Is your nonprofit benefiting from a collaborative board?
When boards take a collaborative team approach, they far exceed the results they would otherwise achieve.
The benefits of collaboration among board members are practically unlimited for organizations seeking answers to challenges or ways to take advantage of new opportunities and initiatives.
An atmosphere of collaboration stimulates supportive participation and leverages individual strengths. It also unleashes problem-solving creativity.
“Nonprofits must collaborate or evaporate.” This is a trademark saying of my friend and former longtime United Way executive Ray Salazar. Ray is quick to point out he didn’t coin the expression but adopted it as a guiding belief. That advice can be applied to boards as well.

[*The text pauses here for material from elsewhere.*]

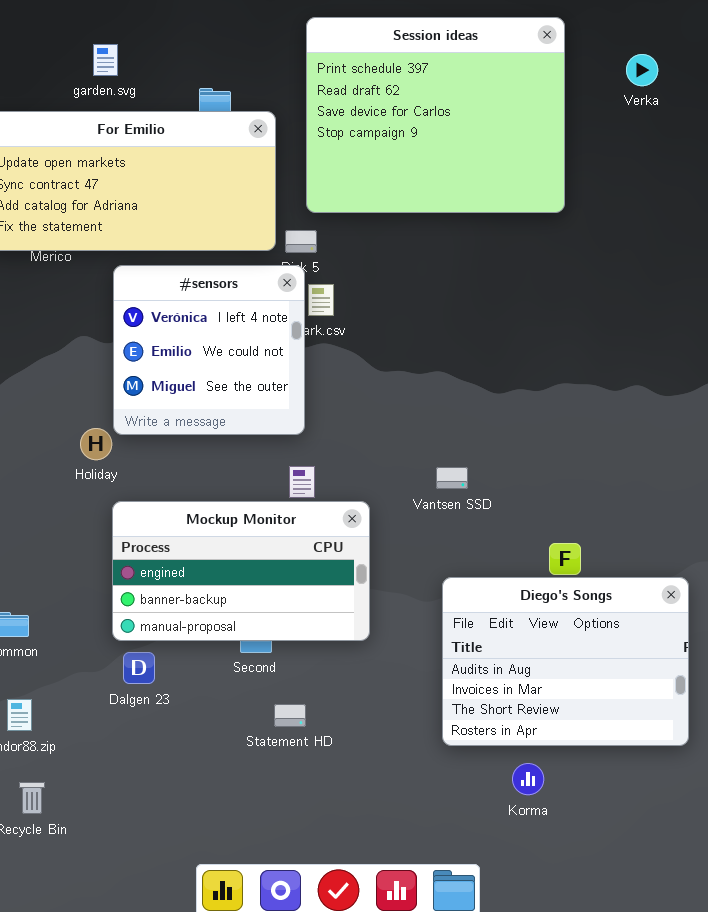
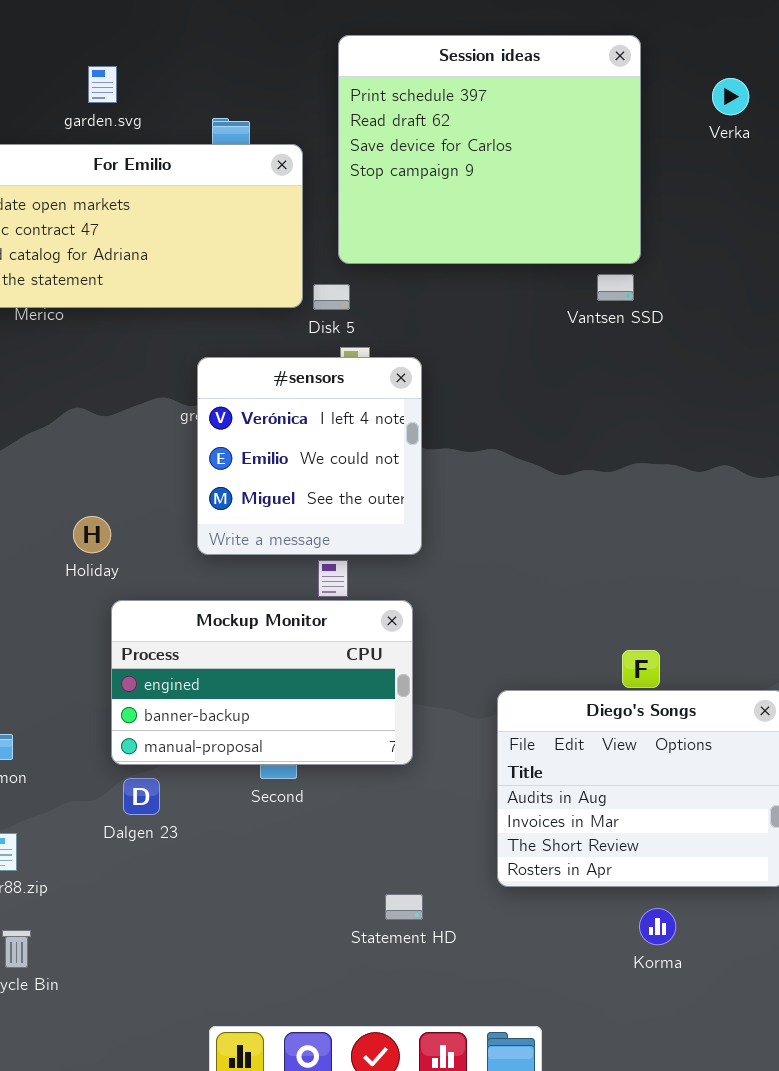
#sensors: [113,265,305,435] -> [197,357,422,555], moved
Vantsen SSD: [436,467,468,489] -> [597,274,634,301], moved
Statement HD: [274,704,306,727] -> [385,894,423,920], moved
Korma: [512,763,544,795] -> [639,908,676,945], moved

Despite the recognized benefits, putting Ray’s words into practice can be easier said than done. For instance, within a group of individuals, successfully developing a culture of collaboration requires the understanding of what makes a cooperative effort work. And as with any good relationship, achieving positive results demands that the parties are fully committed to the process, which, at times, can be difficult.
Sometimes, geographic separation creates a physical obstacle between members of a board. Another relationship-building challenge is when boards meet infrequently and thus reducing personal connection opportunities.
Too often board meetings actually discourage collaboration because their structure doesn’t encourage active participation by board members and don’t provide any time for individual interaction.
Now we are in a time when many boards are meeting virtually and extra effort is needed to maintain collaboration connections.
A successful culture of collaboration is built on trust so it’s critical to remove roadblocks that stand in the way of developing all-important relationships that trust requires.
Two excellent books I’ve read on collaboration are, Creativity, INC. by Ed Catmull (who is president and co-founder of Pixar) and The Culture Code by Daniel Coyle. Both of these resources share how-to techniques for building collaborative cultures.
How do you encourage a culture of collaboration among your board members?